* [WHAT TO PRODUCE]: Quote everything in the regression classifier notes from "I have split" down to "training to testing.", word for word.

* [SELECTED EXTRACT]:
┄┄┄┄┄┄┄┄┄┄┄┄┄┄┄┄┄┄┄┄
Preprocessing: I have created three .mat files from the given input in form of a text file. I first imported it in xls and then copied it to .mat files.
NOTE: The derivation for linear and logistic regression is added at the end of the document.
I have split the datasets into 70% training and 30% testing randomly in 5 folds. I have used matlab method crossvalind to create 70-30 ratio of training and testing and did this 5 times. Finally I calculated the average over the five runs.
Brief discussion about Linear Regression Classifier
Now the details of form I have used for linear classifier are as follows:-
X(1:trainLengthRow, 1)= 1;
X(1:trainLengthRow, 2:trainLengthCol+1) = trainingSet;
Z= X’* X;
weights = (inv(Z)) *(X’ * Y);
Here the first weight represent the bias.
The code for classification using linear regression is written in Matlab. Here I am creating 5 folds randomly with 70-30 ratio of training to testing.
Methods in code are as follows:-
The processing starts by reading the data from mat file and creating 5 folds . in 70-30 ratio for training and testing.
Method to do train the Linear Regression Model
trainingSet: The training set
trainingLabels: The traingin labels corresponding to training Set
weights: weights computed by linear regression as explained above
This function tests the test set with testlabels and the computed outputs
testSet: The Test Set for testing
testLables: Corresponding test labels
weights: weights computed from the training
correctlyClassified: correctly classified number of samples
unClassified: 10 unclassified samples
v: vector that stores TP ;TN;FP; FN ; P; R; F; Accuracy
count0: Number of class -1 unclassified upto max val of 5
count1: Number of class +1 unclassified upto max val of 5
The data are trained for logistic regression with following standard parameters:-
Maximum number of numIteration =1000;
eta = 0.5;
errorBound = 0.0001;
I tested over various values of eta. The following are results with eta value of 0.5.
Also I have written two codes for logistic regression one using the expanded approach and another using the shortned matrix manipulations. Results are similar for both the codes. Code is for two class problem. Here is brief description of both:-
The matrix version is as follows:-
P(1:trainLengthRow) = 0;
Y = trainingLabels’;
X(1:trainLengthRow , 1:trainLengthCol+1) = 0;
X(1:trainLengthRow ,1) = 1;
X(1:trainLengthRow ,2:trainLengthCol+1) = trainingSet(1:trainLengthRow, . . . 1:trainLengthCol);
sum = sum + W_Old(j+1)*trainingSet(t,j);
P(t) = 1/(1+ exp(-1*sum( over values) )
┄┄┄┄┄┄┄┄┄┄┄┄┄┄┄┄┄┄┄┄
* [ENTRIES]:
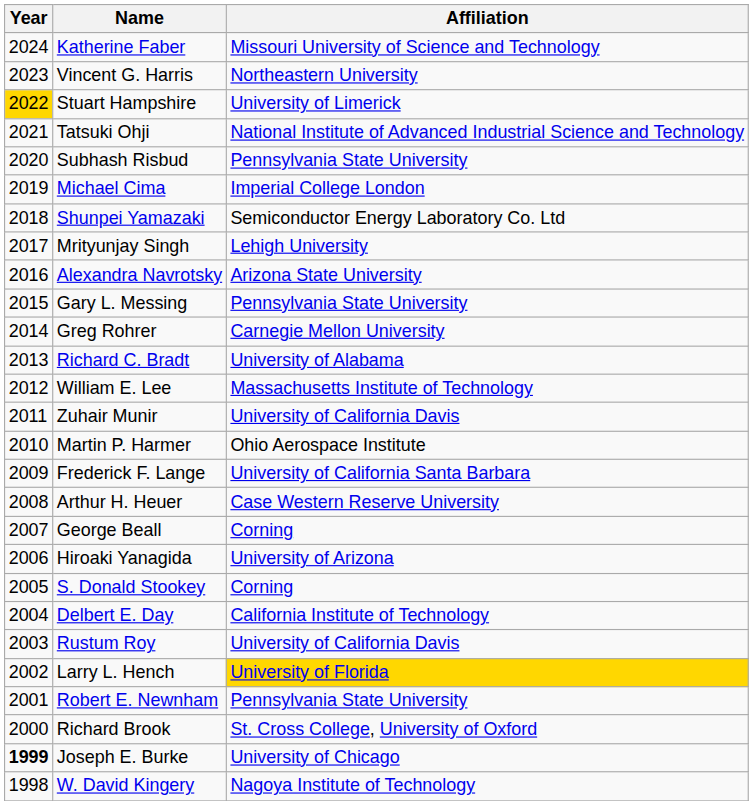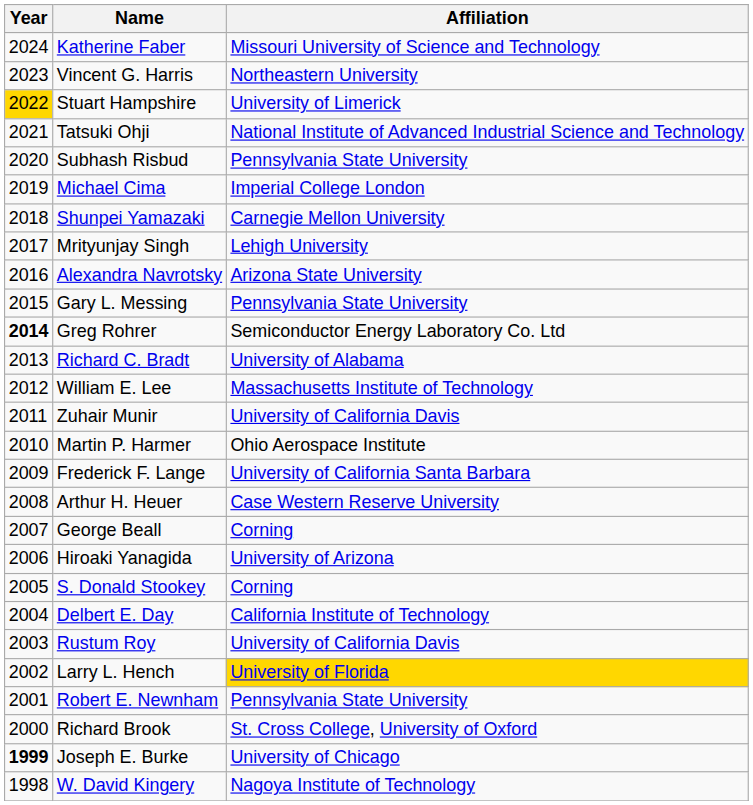Shunpei Yamazaki | Affiliation: Semiconductor Energy Laboratory Co. Ltd -> Carnegie Mellon University
Greg Rohrer | Year: normal -> bold
Greg Rohrer | Affiliation: Carnegie Mellon University -> Semiconductor Energy Laboratory Co. Ltd
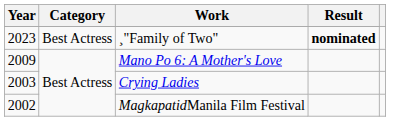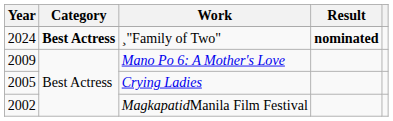¸"Family of Two" | Year: 2023 -> 2024
¸"Family of Two" | Category: normal -> bold
Crying Ladies | Year: 2003 -> 2005
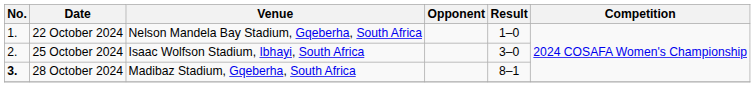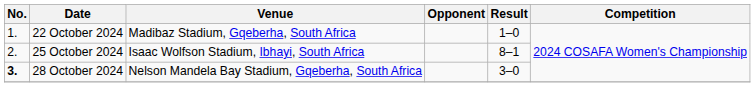22 October 2024 | Venue: Nelson Mandela Bay Stadium, Gqeberha, South Africa -> Madibaz Stadium, Gqeberha, South Africa
25 October 2024 | Result: 3–0 -> 8–1
28 October 2024 | Venue: Madibaz Stadium, Gqeberha, South Africa -> Nelson Mandela Bay Stadium, Gqeberha, South Africa
28 October 2024 | Result: 8–1 -> 3–0
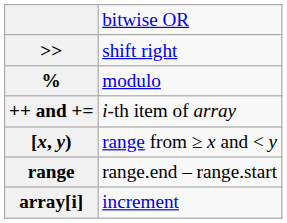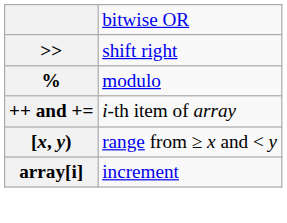- row: range | range.end – range.start
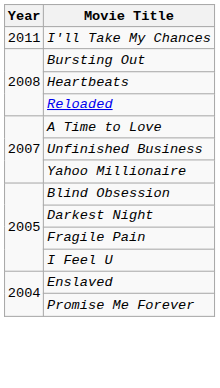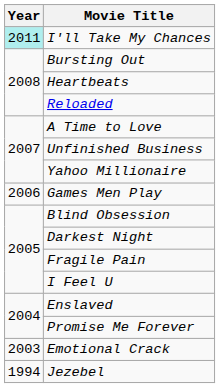I'll Take My Chances | Year: no background -> paleturquoise background
+ row: 2006 | Games Men Play
+ row: 2003 | Emotional Crack
+ row: 1994 | Jezebel
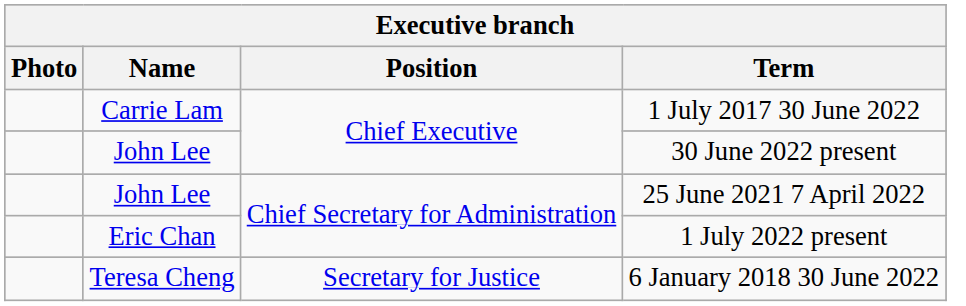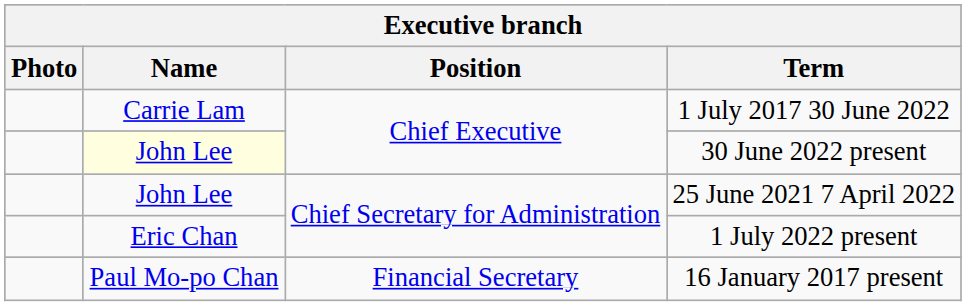30 June 2022 present | Name: no background -> lightyellow background
+ row: Paul Mo-po Chan | Financial Secretary | 16 January 2017 present
- row: Teresa Cheng | Secretary for Justice | 6 January 2018 30 June 2022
┄┄┄┄┄┄┄┄┄┄┄┄┄┄┄┄┄┄┄┄
* [EXERCISE ANSWER]:
I have split the datasets into 70% training and 30% testing randomly in 5 folds. I have used matlab method crossvalind to create 70-30 ratio of training and testing and did this 5 times. Finally I calculated the average over the five runs.
Brief discussion about Linear Regression Classifier
Now the details of form I have used for linear classifier are as follows:-
X(1:trainLengthRow, 1)= 1;
X(1:trainLengthRow, 2:trainLengthCol+1) = trainingSet;
Z= X’* X;
weights = (inv(Z)) *(X’ * Y);
Here the first weight represent the bias.
The code for classification using linear regression is written in Matlab. Here I am creating 5 folds randomly with 70-30 ratio of training to testing.